それでも、今回のようにチョッと条件の悪い道で、これまたチョッと速めでコーナーリングをしてみると、たちどころにボロを出すから無理は禁物だし、そういう面では所詮はミニバンだ。実は試乗する前には、
走りのニッサンだからトヨタのノアよりも走りの面では優れている、という結論を期待したが、結果としては一見して判る程の違いは無かった。
その代わり、トヨタのお家芸でもある高級車のような静けさを、低速時のみとはいえセレナが持っていたのと、開発時点の新しい、言って見れば後出しジャンケンのセレナが、シートアレンジなどで
も一歩先に行っていたのは、小型ミニバンでは走り自体の詰めは既に限界に来ているのかもしれない。

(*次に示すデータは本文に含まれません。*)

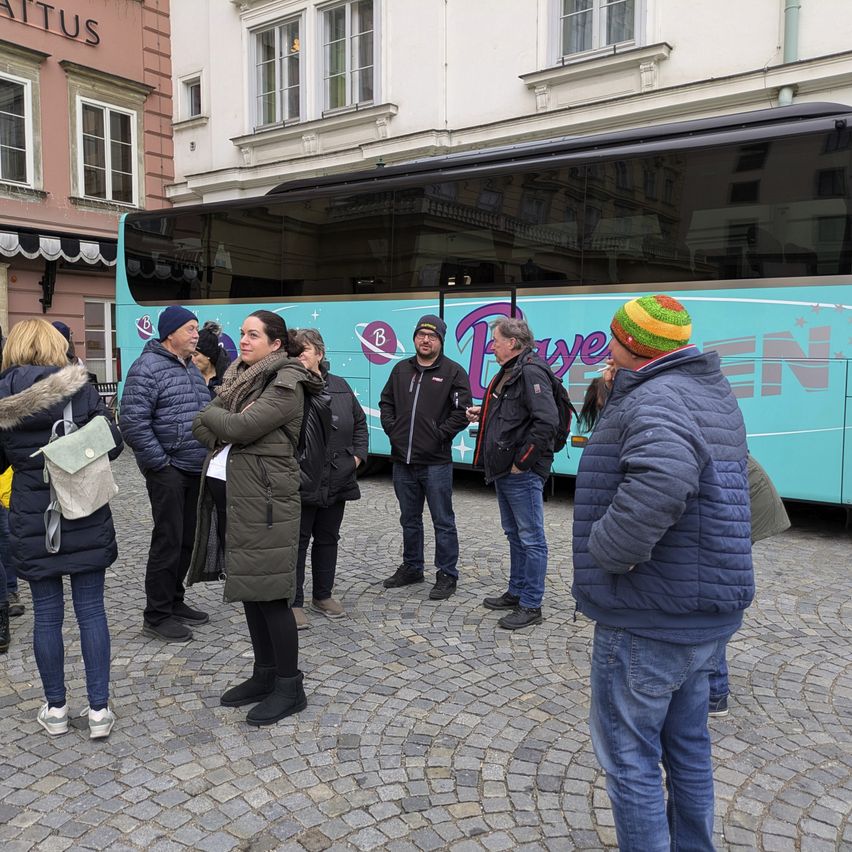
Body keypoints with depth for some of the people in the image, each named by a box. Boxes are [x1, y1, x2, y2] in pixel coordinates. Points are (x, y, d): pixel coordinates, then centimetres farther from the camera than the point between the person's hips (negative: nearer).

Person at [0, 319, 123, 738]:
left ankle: (55, 708, 23)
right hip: (87, 518, -1)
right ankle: (99, 709, 13)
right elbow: (112, 444, -5)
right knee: (91, 610, 7)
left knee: (46, 614, 11)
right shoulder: (79, 386, -7)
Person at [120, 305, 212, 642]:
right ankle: (156, 615, 9)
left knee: (187, 539, 14)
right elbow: (133, 422, -18)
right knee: (169, 541, -4)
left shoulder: (191, 368, 15)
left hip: (195, 470, 8)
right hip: (168, 471, -8)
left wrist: (208, 453, 14)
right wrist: (161, 462, -17)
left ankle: (174, 602, 28)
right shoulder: (148, 368, -12)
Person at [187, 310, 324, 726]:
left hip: (263, 497, -8)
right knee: (247, 585, 14)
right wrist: (225, 423, -7)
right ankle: (265, 674, 27)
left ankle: (289, 686, 10)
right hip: (224, 489, 8)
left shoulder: (286, 385, -10)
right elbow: (200, 427, 12)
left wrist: (211, 415, -2)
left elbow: (242, 427, -20)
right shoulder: (238, 376, 15)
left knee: (268, 591, -3)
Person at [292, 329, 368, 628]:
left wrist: (358, 453, 10)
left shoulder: (340, 386, 8)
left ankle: (323, 596, 33)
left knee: (328, 539, 17)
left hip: (337, 480, 6)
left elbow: (359, 421, 19)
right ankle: (294, 602, 16)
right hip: (300, 481, -5)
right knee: (297, 541, 4)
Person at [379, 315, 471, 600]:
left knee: (443, 522, 3)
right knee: (409, 519, 17)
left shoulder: (453, 372, -4)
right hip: (403, 460, 5)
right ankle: (411, 568, 32)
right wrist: (392, 429, 5)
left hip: (436, 462, -5)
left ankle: (447, 575, 13)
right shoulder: (401, 369, 12)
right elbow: (386, 402, 18)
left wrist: (440, 434, -12)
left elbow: (462, 411, -9)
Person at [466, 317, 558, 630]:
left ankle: (531, 606, 8)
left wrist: (522, 461, -21)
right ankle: (516, 593, 33)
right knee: (514, 534, 20)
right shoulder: (508, 373, 16)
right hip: (504, 471, 11)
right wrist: (483, 413, 13)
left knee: (531, 539, -1)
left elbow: (547, 421, -26)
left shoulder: (531, 372, -17)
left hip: (522, 474, -11)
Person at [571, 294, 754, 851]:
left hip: (649, 619, -10)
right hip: (711, 613, 10)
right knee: (688, 742, 23)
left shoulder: (654, 399, -21)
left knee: (629, 753, 6)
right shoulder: (715, 390, 10)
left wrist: (608, 549, -27)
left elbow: (662, 479, -42)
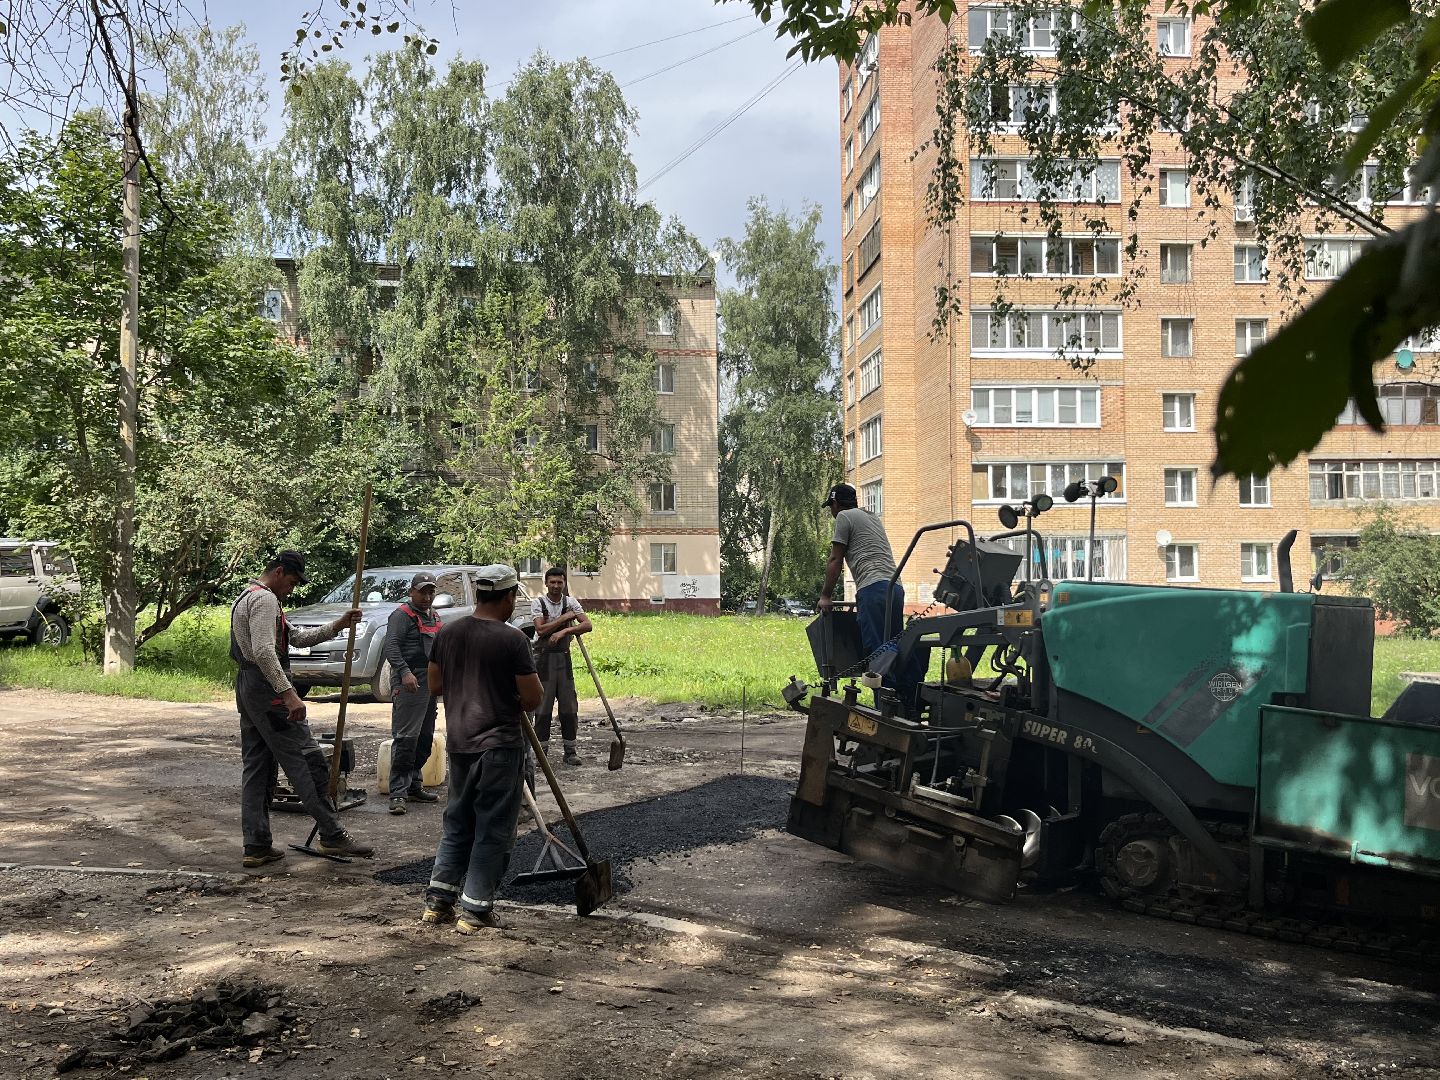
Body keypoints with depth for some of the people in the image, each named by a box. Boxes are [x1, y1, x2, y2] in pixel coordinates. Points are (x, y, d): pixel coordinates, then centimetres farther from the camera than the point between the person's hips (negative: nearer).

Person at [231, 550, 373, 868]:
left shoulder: (246, 598, 23)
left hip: (247, 687, 11)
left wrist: (338, 626, 17)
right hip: (267, 688, -11)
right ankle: (332, 836, -3)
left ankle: (256, 848, 13)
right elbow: (264, 651, -25)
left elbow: (297, 638, 24)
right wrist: (289, 694, -30)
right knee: (309, 761, -7)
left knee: (256, 768, 11)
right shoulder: (264, 599, -11)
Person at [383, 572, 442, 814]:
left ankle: (414, 786, 22)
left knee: (425, 738, 12)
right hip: (409, 683, -9)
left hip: (431, 683, 9)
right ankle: (398, 793, -11)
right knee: (405, 738, -12)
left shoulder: (433, 615, 20)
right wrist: (404, 671, -30)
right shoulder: (402, 615, -7)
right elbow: (391, 647, -18)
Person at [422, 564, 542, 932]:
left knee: (457, 821, 19)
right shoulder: (512, 639, -16)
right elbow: (533, 698, -14)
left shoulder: (448, 633, 3)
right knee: (493, 829, 4)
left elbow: (434, 686, 12)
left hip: (458, 742, 6)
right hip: (500, 745, -6)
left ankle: (438, 900, 20)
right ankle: (475, 909, 7)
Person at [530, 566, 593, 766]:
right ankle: (542, 750, 9)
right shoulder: (538, 603, -4)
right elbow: (541, 629, -17)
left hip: (563, 656, 3)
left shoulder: (570, 602, 3)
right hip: (544, 657, -3)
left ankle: (570, 751, 12)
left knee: (569, 705, 4)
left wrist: (564, 631, -21)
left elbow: (587, 625, -9)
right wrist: (565, 618, -15)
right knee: (543, 705, 0)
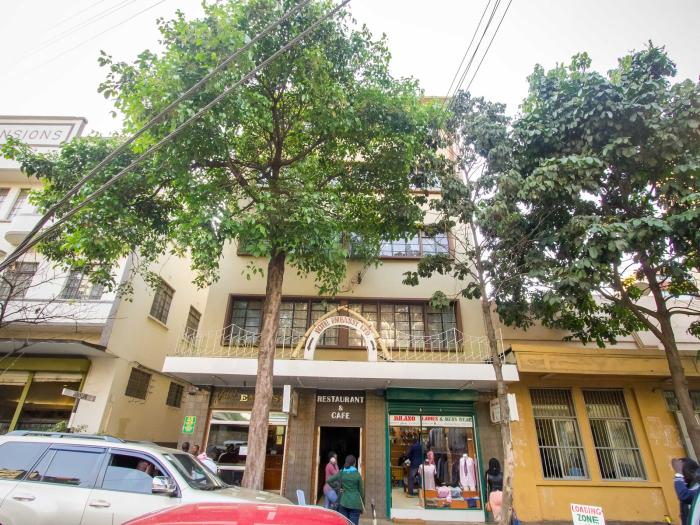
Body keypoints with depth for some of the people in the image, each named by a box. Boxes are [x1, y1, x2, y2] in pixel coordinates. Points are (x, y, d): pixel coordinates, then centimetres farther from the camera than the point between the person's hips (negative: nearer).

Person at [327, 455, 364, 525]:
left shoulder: (341, 473, 2)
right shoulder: (357, 474, -2)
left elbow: (329, 480, -4)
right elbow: (361, 491, 3)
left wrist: (337, 488, 3)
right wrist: (362, 506, 12)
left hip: (343, 502, 2)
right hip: (355, 503, -1)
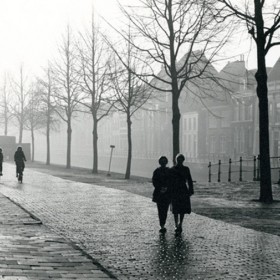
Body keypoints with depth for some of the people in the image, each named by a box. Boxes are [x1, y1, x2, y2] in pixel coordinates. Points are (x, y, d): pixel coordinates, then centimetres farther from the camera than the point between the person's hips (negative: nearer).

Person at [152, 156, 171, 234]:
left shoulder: (169, 171, 6)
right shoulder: (156, 171, 4)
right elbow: (154, 182, 1)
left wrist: (166, 188, -12)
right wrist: (160, 188, -12)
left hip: (167, 193, 1)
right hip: (158, 193, -1)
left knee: (165, 210, -2)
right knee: (160, 210, -7)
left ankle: (162, 225, 7)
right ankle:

今回のような上級グレードだと2WDでも価格は250万円級で、これにナビを付ければ300万円に近くなる。と、いう事はセダンならばスカイラインやマークXの2.5Lが買える金額だ。まあ、クルマなんていうのはユーザーの嗜好により評価が変わるものだから、ミニバンが一番というユーザーには、どうぞお買い上げ下さいな、という
事になる。
それに、少年サッカーチームが試合遠征する時のクルマ出し当番に、スカイラインでは息子の肩身も狭いというもんだ。
多くの人々は、ある時期、幾ら嫌でもミニバンを所有する必然性があるのも、日本の社会では現実でもある。それを振り切るような、強いオトウサンなら、ミニクーパーでもミトでも、買う事が出来る訳だ。
注記:この試乗記は2010年11月現在の内容です。